### YOUR INSTRUCTIONS
Instruction for the listing below: copy exactly, and only, the lines from the one holding "-224,7 +224,7 @@" through its last line, omitting any picture.

### SOURCE INFORMATION
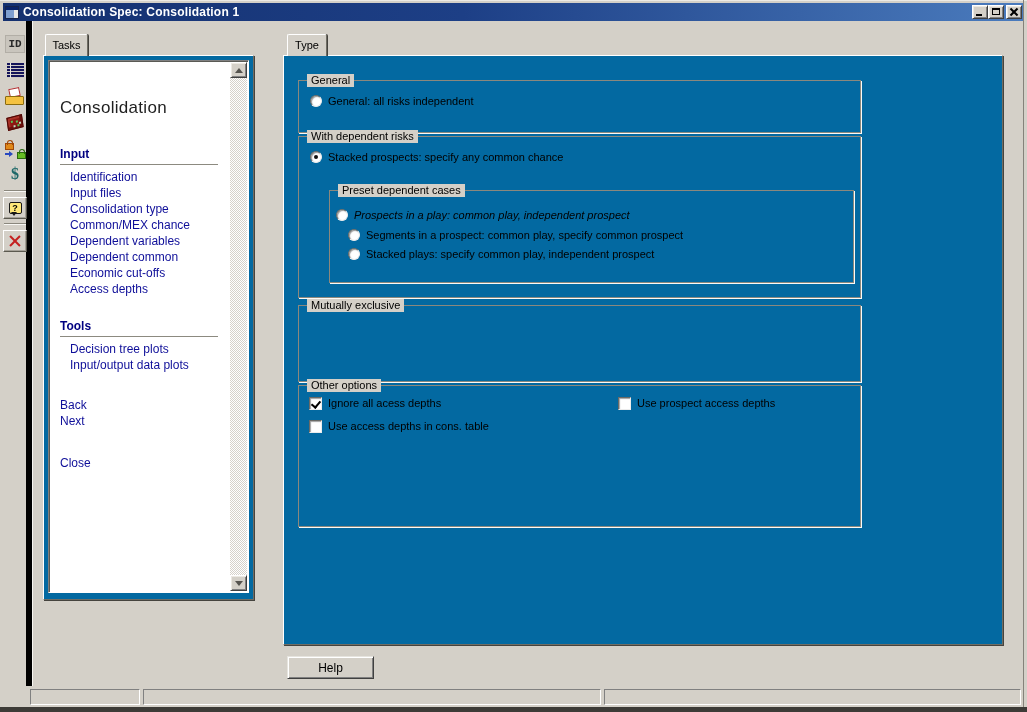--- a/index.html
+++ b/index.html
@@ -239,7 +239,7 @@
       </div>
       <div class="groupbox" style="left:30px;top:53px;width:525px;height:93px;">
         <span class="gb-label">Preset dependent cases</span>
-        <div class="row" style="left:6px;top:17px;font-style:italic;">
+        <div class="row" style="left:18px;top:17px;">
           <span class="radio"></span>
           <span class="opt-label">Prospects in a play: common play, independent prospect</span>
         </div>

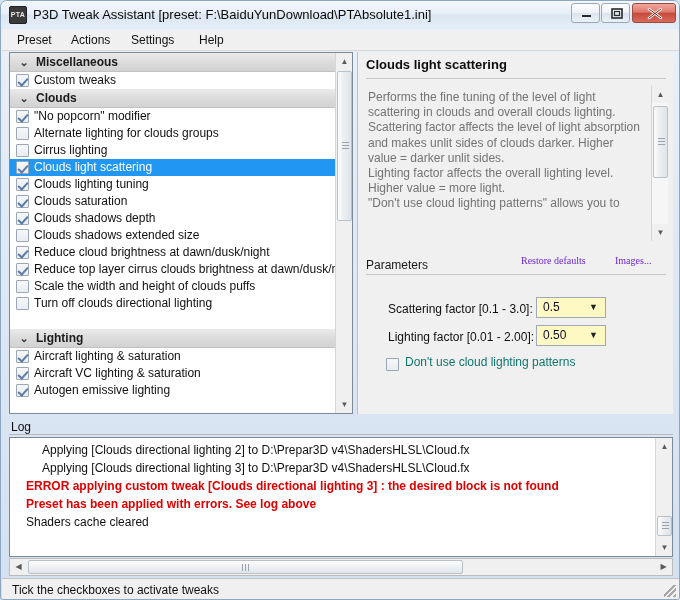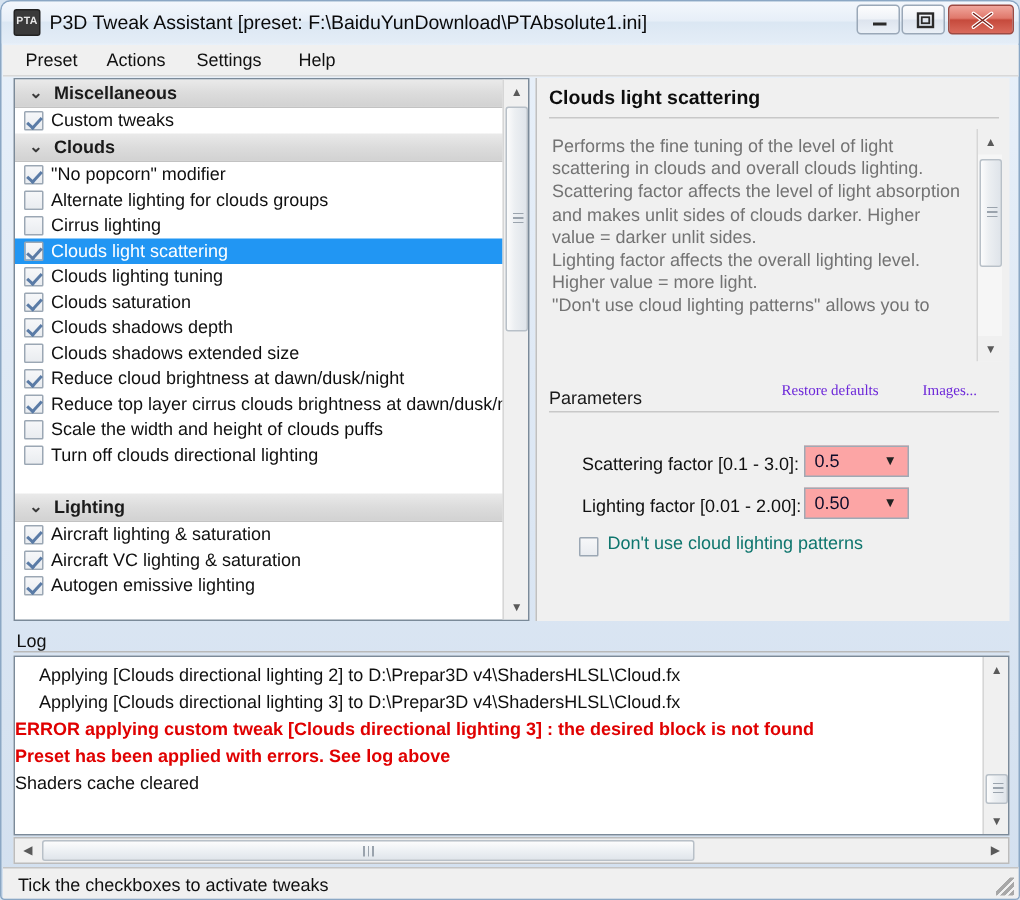--- a/index.html
+++ b/index.html
@@ -224,7 +224,7 @@
   .combo {
     position: absolute;
     width: 70px; height: 21px;
-    background: #fca5a5;
+    background: #fef9c3;
     border: 1px solid #9fa9b4;
     cursor: default;
   }

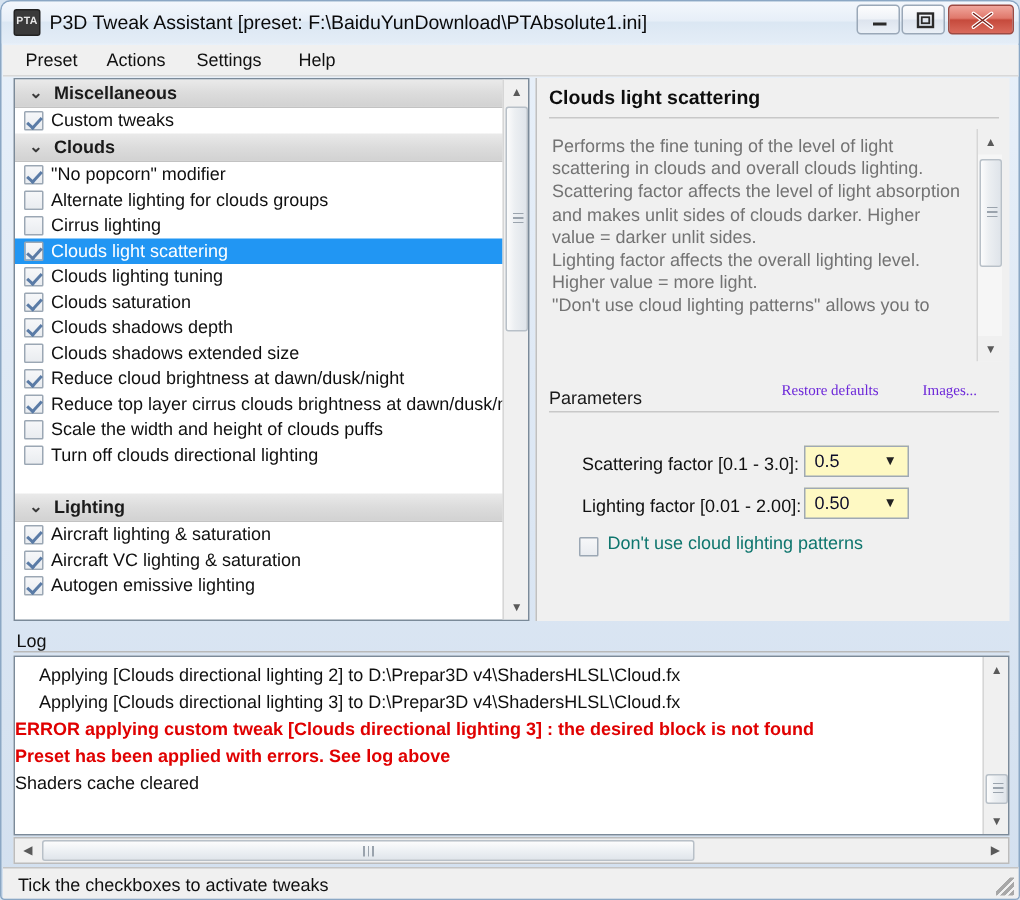--- a/index.html
+++ b/index.html
@@ -276,7 +276,7 @@
     font-size: 12px; color: #101010;
     white-space: nowrap; padding-left: 0;
   }
-  .log-line.indent { padding-left: 16px; }
+  .log-line.indent { padding-left: 26px; margin-left: 6px; }
   .log-line.error { color: #e00000; font-weight: bold; }
 
   #log-vsb {

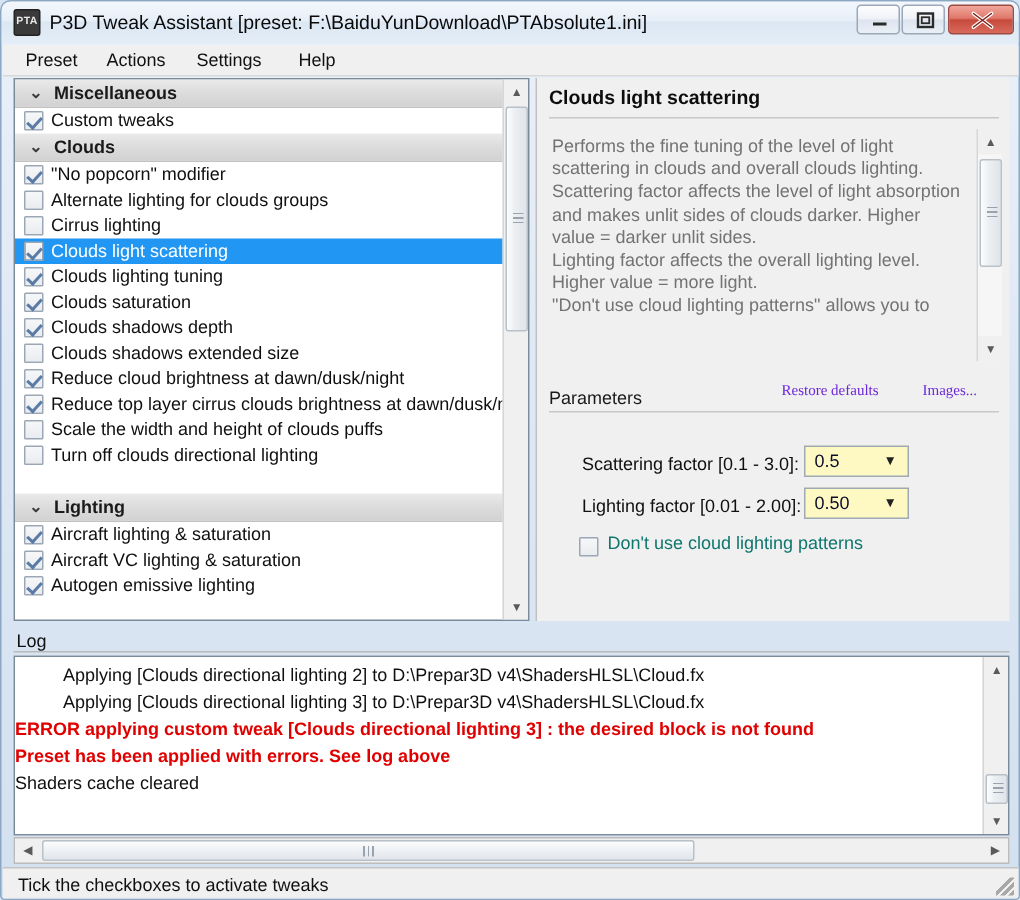--- a/index.html
+++ b/index.html
@@ -274,7 +274,7 @@
   .log-line {
     height: 18px; line-height: 18px;
     font-size: 12px; color: #101010;
-    white-space: nowrap; padding-left: 0;
+    white-space: nowrap; padding-left: 16px;
   }
   .log-line.indent { padding-left: 26px; margin-left: 6px; }
   .log-line.error { color: #e00000; font-weight: bold; }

### RESULT
@@ -224,7 +224,7 @@
   .combo {
     position: absolute;
     width: 70px; height: 21px;
-    background: #fca5a5;
+    background: #fef9c3;
     border: 1px solid #9fa9b4;
     cursor: default;
   }

--- a/index.html
+++ b/index.html
@@ -276,7 +276,7 @@
     font-size: 12px; color: #101010;
     white-space: nowrap; padding-left: 0;
   }
-  .log-line.indent { padding-left: 16px; }
+  .log-line.indent { padding-left: 26px; margin-left: 6px; }
   .log-line.error { color: #e00000; font-weight: bold; }
 
   #log-vsb {

--- a/index.html
+++ b/index.html
@@ -274,7 +274,7 @@
   .log-line {
     height: 18px; line-height: 18px;
     font-size: 12px; color: #101010;
-    white-space: nowrap; padding-left: 0;
+    white-space: nowrap; padding-left: 16px;
   }
   .log-line.indent { padding-left: 26px; margin-left: 6px; }
   .log-line.error { color: #e00000; font-weight: bold; }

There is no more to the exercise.